## WORK TO BE COMPLETED
Output the records exactly as they appear, with no pictures included.

[TASK DATA]

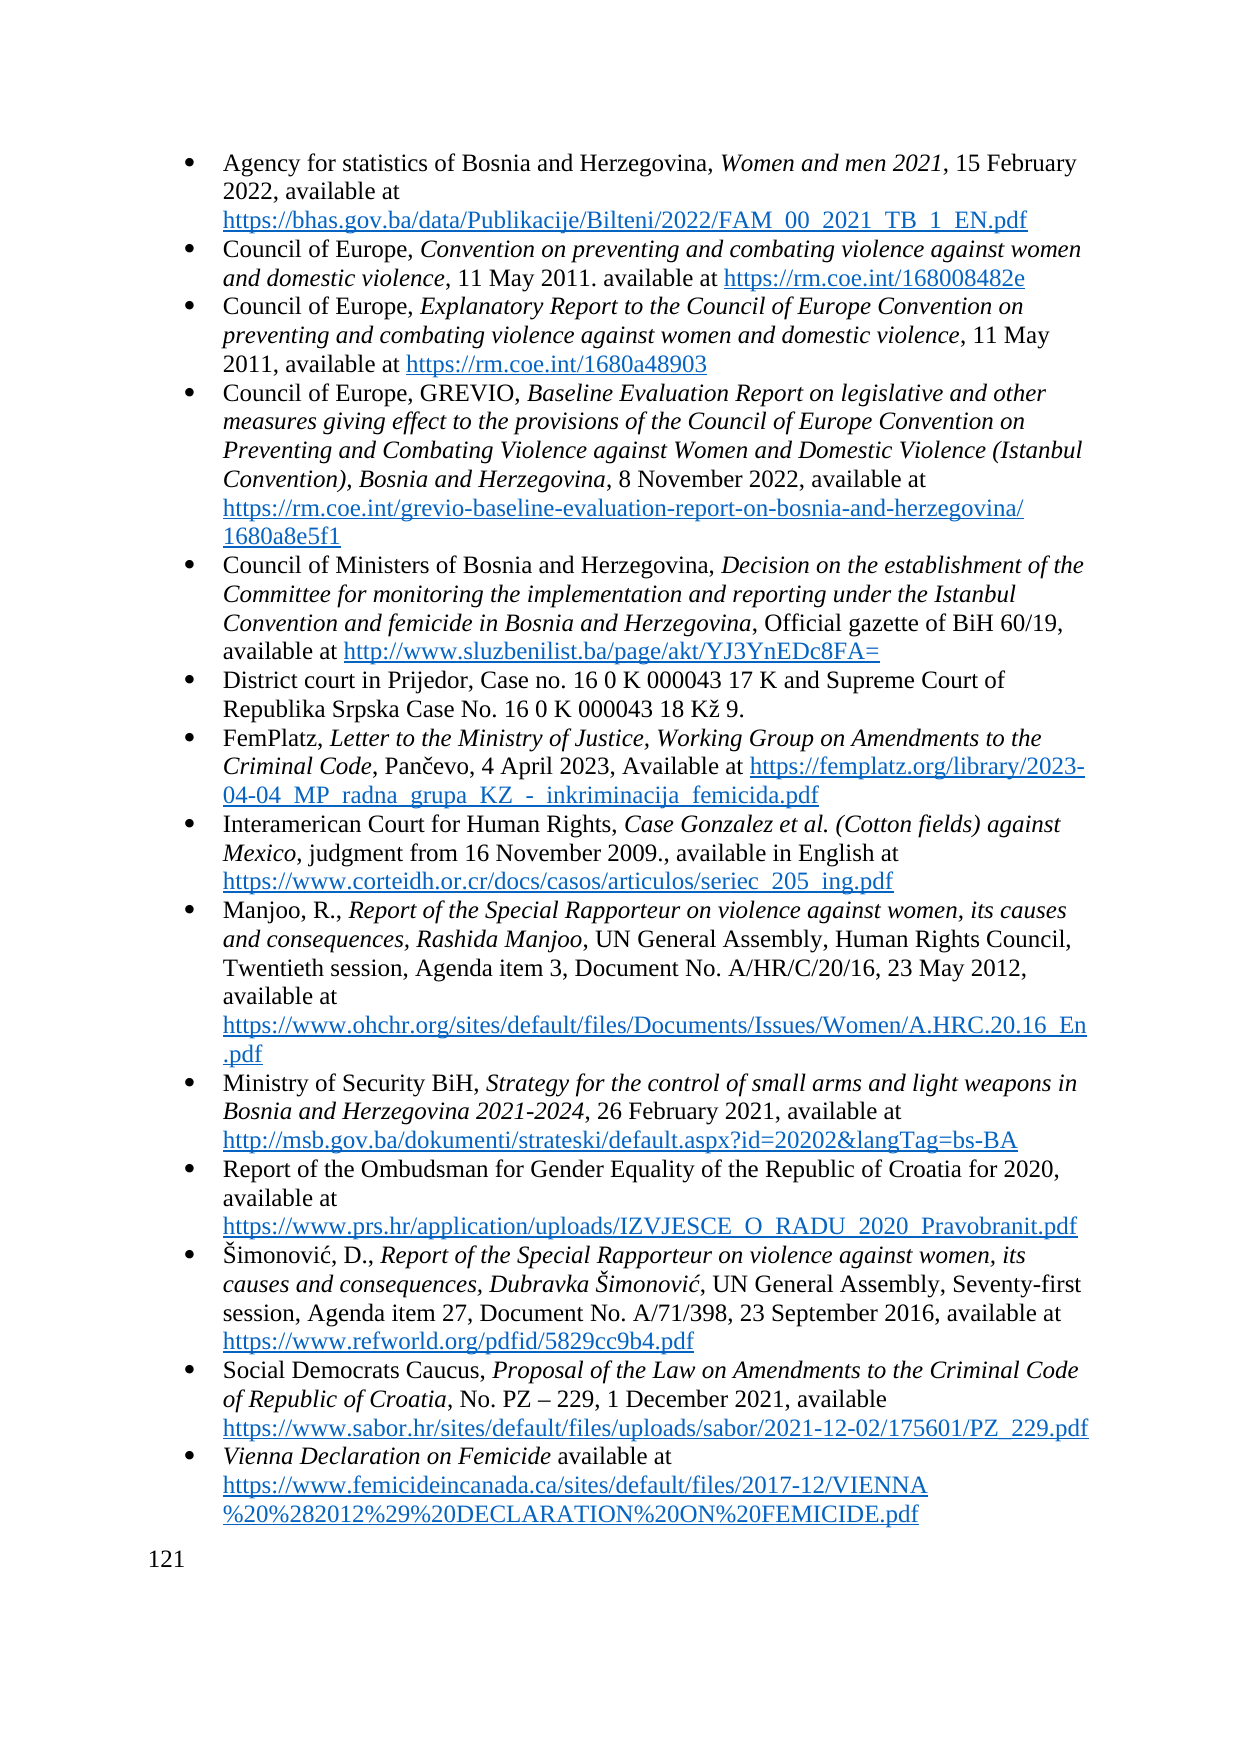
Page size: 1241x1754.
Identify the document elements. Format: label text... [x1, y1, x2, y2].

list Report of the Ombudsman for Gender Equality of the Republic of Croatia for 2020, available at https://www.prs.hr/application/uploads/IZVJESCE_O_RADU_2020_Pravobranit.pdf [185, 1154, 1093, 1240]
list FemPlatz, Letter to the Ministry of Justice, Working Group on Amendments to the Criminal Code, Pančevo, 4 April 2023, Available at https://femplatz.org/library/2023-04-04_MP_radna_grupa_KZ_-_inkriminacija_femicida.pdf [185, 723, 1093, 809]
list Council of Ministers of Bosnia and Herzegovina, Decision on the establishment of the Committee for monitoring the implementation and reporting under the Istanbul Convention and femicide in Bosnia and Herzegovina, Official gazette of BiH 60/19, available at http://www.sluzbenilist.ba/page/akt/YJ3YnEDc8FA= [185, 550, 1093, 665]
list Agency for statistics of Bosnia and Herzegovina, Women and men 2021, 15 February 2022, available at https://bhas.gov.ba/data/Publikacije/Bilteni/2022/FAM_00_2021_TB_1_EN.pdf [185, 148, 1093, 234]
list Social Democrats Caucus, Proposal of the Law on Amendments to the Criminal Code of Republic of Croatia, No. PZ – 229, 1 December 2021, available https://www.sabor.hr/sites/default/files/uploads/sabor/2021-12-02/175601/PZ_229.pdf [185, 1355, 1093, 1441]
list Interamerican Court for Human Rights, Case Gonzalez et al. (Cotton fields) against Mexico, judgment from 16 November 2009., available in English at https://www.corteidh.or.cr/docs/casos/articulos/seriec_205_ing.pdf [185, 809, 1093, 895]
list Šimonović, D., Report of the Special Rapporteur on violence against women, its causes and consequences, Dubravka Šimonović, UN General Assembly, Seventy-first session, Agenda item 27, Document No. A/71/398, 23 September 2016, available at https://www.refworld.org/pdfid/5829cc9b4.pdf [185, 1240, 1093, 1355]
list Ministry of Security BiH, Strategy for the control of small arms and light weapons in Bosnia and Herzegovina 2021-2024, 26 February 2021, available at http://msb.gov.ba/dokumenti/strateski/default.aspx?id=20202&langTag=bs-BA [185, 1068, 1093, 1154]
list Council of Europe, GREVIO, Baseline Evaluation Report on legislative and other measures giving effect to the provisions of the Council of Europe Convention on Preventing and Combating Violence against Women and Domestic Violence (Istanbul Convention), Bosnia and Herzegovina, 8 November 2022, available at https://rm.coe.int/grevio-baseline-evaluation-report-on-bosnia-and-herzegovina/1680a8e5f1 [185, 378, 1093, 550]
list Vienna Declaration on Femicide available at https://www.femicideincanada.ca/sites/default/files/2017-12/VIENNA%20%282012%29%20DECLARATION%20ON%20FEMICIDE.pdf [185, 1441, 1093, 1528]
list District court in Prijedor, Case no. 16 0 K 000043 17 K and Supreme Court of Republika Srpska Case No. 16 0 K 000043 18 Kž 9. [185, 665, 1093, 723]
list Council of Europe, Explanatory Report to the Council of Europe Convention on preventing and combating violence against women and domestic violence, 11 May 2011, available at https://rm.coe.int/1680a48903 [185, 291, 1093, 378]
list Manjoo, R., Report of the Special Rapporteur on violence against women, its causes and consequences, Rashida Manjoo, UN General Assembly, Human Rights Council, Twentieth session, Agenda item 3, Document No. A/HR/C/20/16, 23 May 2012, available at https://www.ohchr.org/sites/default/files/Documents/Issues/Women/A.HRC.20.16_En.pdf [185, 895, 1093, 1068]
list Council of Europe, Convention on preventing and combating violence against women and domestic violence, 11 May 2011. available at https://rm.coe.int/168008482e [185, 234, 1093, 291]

[/TASK DATA]

## OUTPUT FOR THIS EXERCISE
Page size: 1241x1754.
Identify the document elements. Format: label text... [x1, y1, x2, y2].

list Report of the Ombudsman for Gender Equality of the Republic of Croatia for 2020, available at https://www.prs.hr/application/uploads/IZVJESCE_O_RADU_2020_Pravobranit.pdf [185, 1154, 1093, 1240]
list FemPlatz, Letter to the Ministry of Justice, Working Group on Amendments to the Criminal Code, Pančevo, 4 April 2023, Available at https://femplatz.org/library/2023-04-04_MP_radna_grupa_KZ_-_inkriminacija_femicida.pdf [185, 723, 1093, 809]
list Council of Ministers of Bosnia and Herzegovina, Decision on the establishment of the Committee for monitoring the implementation and reporting under the Istanbul Convention and femicide in Bosnia and Herzegovina, Official gazette of BiH 60/19, available at http://www.sluzbenilist.ba/page/akt/YJ3YnEDc8FA= [185, 550, 1093, 665]
list Agency for statistics of Bosnia and Herzegovina, Women and men 2021, 15 February 2022, available at https://bhas.gov.ba/data/Publikacije/Bilteni/2022/FAM_00_2021_TB_1_EN.pdf [185, 148, 1093, 234]
list Social Democrats Caucus, Proposal of the Law on Amendments to the Criminal Code of Republic of Croatia, No. PZ – 229, 1 December 2021, available https://www.sabor.hr/sites/default/files/uploads/sabor/2021-12-02/175601/PZ_229.pdf [185, 1355, 1093, 1441]
list Interamerican Court for Human Rights, Case Gonzalez et al. (Cotton fields) against Mexico, judgment from 16 November 2009., available in English at https://www.corteidh.or.cr/docs/casos/articulos/seriec_205_ing.pdf [185, 809, 1093, 895]
list Šimonović, D., Report of the Special Rapporteur on violence against women, its causes and consequences, Dubravka Šimonović, UN General Assembly, Seventy-first session, Agenda item 27, Document No. A/71/398, 23 September 2016, available at https://www.refworld.org/pdfid/5829cc9b4.pdf [185, 1240, 1093, 1355]
list Ministry of Security BiH, Strategy for the control of small arms and light weapons in Bosnia and Herzegovina 2021-2024, 26 February 2021, available at http://msb.gov.ba/dokumenti/strateski/default.aspx?id=20202&langTag=bs-BA [185, 1068, 1093, 1154]
list Council of Europe, GREVIO, Baseline Evaluation Report on legislative and other measures giving effect to the provisions of the Council of Europe Convention on Preventing and Combating Violence against Women and Domestic Violence (Istanbul Convention), Bosnia and Herzegovina, 8 November 2022, available at https://rm.coe.int/grevio-baseline-evaluation-report-on-bosnia-and-herzegovina/1680a8e5f1 [185, 378, 1093, 550]
list Vienna Declaration on Femicide available at https://www.femicideincanada.ca/sites/default/files/2017-12/VIENNA%20%282012%29%20DECLARATION%20ON%20FEMICIDE.pdf [185, 1441, 1093, 1528]
list District court in Prijedor, Case no. 16 0 K 000043 17 K and Supreme Court of Republika Srpska Case No. 16 0 K 000043 18 Kž 9. [185, 665, 1093, 723]
list Council of Europe, Explanatory Report to the Council of Europe Convention on preventing and combating violence against women and domestic violence, 11 May 2011, available at https://rm.coe.int/1680a48903 [185, 291, 1093, 378]
list Manjoo, R., Report of the Special Rapporteur on violence against women, its causes and consequences, Rashida Manjoo, UN General Assembly, Human Rights Council, Twentieth session, Agenda item 3, Document No. A/HR/C/20/16, 23 May 2012, available at https://www.ohchr.org/sites/default/files/Documents/Issues/Women/A.HRC.20.16_En.pdf [185, 895, 1093, 1068]
list Council of Europe, Convention on preventing and combating violence against women and domestic violence, 11 May 2011. available at https://rm.coe.int/168008482e [185, 234, 1093, 291]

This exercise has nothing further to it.